Arc SQL Managed Instance pod scheduling

By default, SQL pods are scheduled with a preferred pod anti affinity between each other. This setting prefers that the pods are scheduled on different nodes, but does not require it. In a scenario where there are not enough nodes to place each pod on a distinct node, multiple pods are scheduled on a single node. Kubernetes does not reevaluate this decision until a pod is rescheduled.

This default behavior can be overridden using the scheduling options. Arc SQL Managed Instance has three controls for scheduling, which are located at $.spec.scheduling

NodeSelector

The simplest control is node selector. The node selector simply specifies a label that the target nodes for an instance must have. The path of nodeSelector is $.spec.scheduling.nodeSelector and functions the same as any other Kubernetes nodeSelector property. (see: Assign Pods to Nodes | Kubernetes)

Affinity

Affinity is a feature in Kubernetes that allows fine-grained control over how pods are scheduled onto nodes within a cluster. There are many ways to leverage affinity in Kubernetes (see: Assigning Pods to Nodes | Kubernetes). The same rules for applying affinities to traditional StatefulSets in Kubernetes apply in SQL MI. The exact same object model is used.

The path of affinity in a deployment is $.spec.template.spec.affinity, whereas the path of affinity in SQL MI is $.spec.scheduling.affinity.

Here is a sample spec for a required pod anti affinity between replicas of a single SQL MI instance. The labels chosen in the labelSelector of the affinity term are automatically applied by the dataController based on the resource type and name, but the labelSelector could be changed to use any labels provided.

apiVersion: sql.arcdata.microsoft.com/v13
kind: SqlManagedInstance
metadata:
  labels:
    management.azure.com/resourceProvider: Microsoft.AzureArcData
  name: sql1
  namespace: test
spec:
  backup:
    retentionPeriodInDays: 7
  dev: false
  licenseType: LicenseIncluded
  orchestratorReplicas: 1
  preferredPrimaryReplicaSpec:
    preferredPrimaryReplica: any
    primaryReplicaFailoverInterval: 600
  readableSecondaries: 1
  replicas: 3
  scheduling:
    affinity:
      podAntiAffinity:
        requiredDuringSchedulingIgnoredDuringExecution:
        - labelSelector:
            matchLabels:
              arc-resource: sqlmanagedinstance
              controller: sql1
          topologyKey: kubernetes.io/hostname
    default:
      resources:
        limits:
          cpu: "4"
        requests:
          cpu: "4"
          memory: 4Gi
  services:
    primary:
      type: NodePort
    readableSecondaries:
      type: NodePort
  storage:
    data:
      volumes:
      - accessMode: ReadWriteOnce
        className: local-storage
        size: 5Gi
    logs:
      volumes:
      - accessMode: ReadWriteOnce
        className: local-storage
        size: 5Gi
  syncSecondaryToCommit: -1
  tier: BusinessCritical

TopologySpreadConstraints

Pod topology spread constraints control rules around how pods are spread across different groupings of nodes in a Kubernetes cluster.
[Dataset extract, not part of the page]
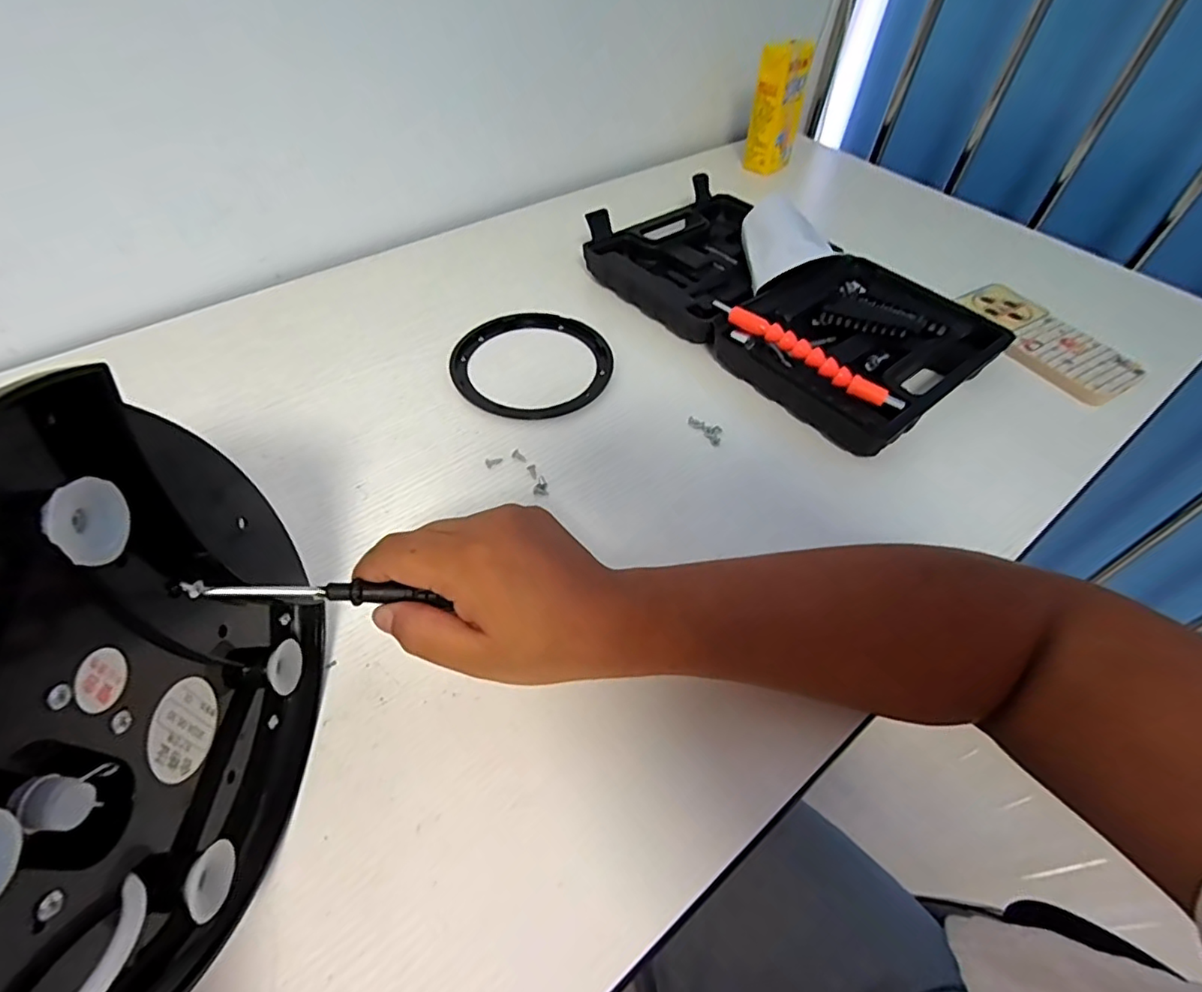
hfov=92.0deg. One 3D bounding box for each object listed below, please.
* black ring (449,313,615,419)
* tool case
[{"bbox_3d":[-0.058,-0.113,0.485,0.131,0.006,0.126,2,51,-2],"label":"black ring"},{"bbox_3d":[0.160,-0.188,0.531,0.216,0.043,0.350,-33,60,-26],"label":"tool case"}]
A cluster may have different node topology domains defined such as regions, zones, node pools, etc. A standard Kubernetes topology spread constraint can be applied at $.spec.scheduling.topologySpreadConstraints (see: Pod Topology Spread Constraints | Kubernetes).

For instance:

apiVersion: sql.arcdata.microsoft.com/v13 
kind: SqlManagedInstance 
metadata: 
  labels: 
  management.azure.com/resourceProvider: Microsoft.AzureArcData 
  name: sql1 
  namespace: test 
spec: 
  backup: 
  retentionPeriodInDays: 7 
  dev: false 
  licenseType: LicenseIncluded 
  orchestratorReplicas: 1 
  preferredPrimaryReplicaSpec: 
  preferredPrimaryReplica: any 
  primaryReplicaFailoverInterval: 600 
  readableSecondaries: 1 
  replicas: 3 
  scheduling:
    topologySpreadConstraints:
    - maxSkew: 1
      topologyKey: kubernetes.io/hostname
      whenUnsatisfiable: DoNotSchedule
      labelSelector:
        matchLabels:
          name: sql1

Note

These label selectors and constraints should be added or edited as part of the SqlManagedInstance custom resource definition spec, either during deployment or post deployment edit. It is not recommended to modify/edit statefulset or pod spec for SqlManagedInstance. These dodifications could be lost after next update/upgrade.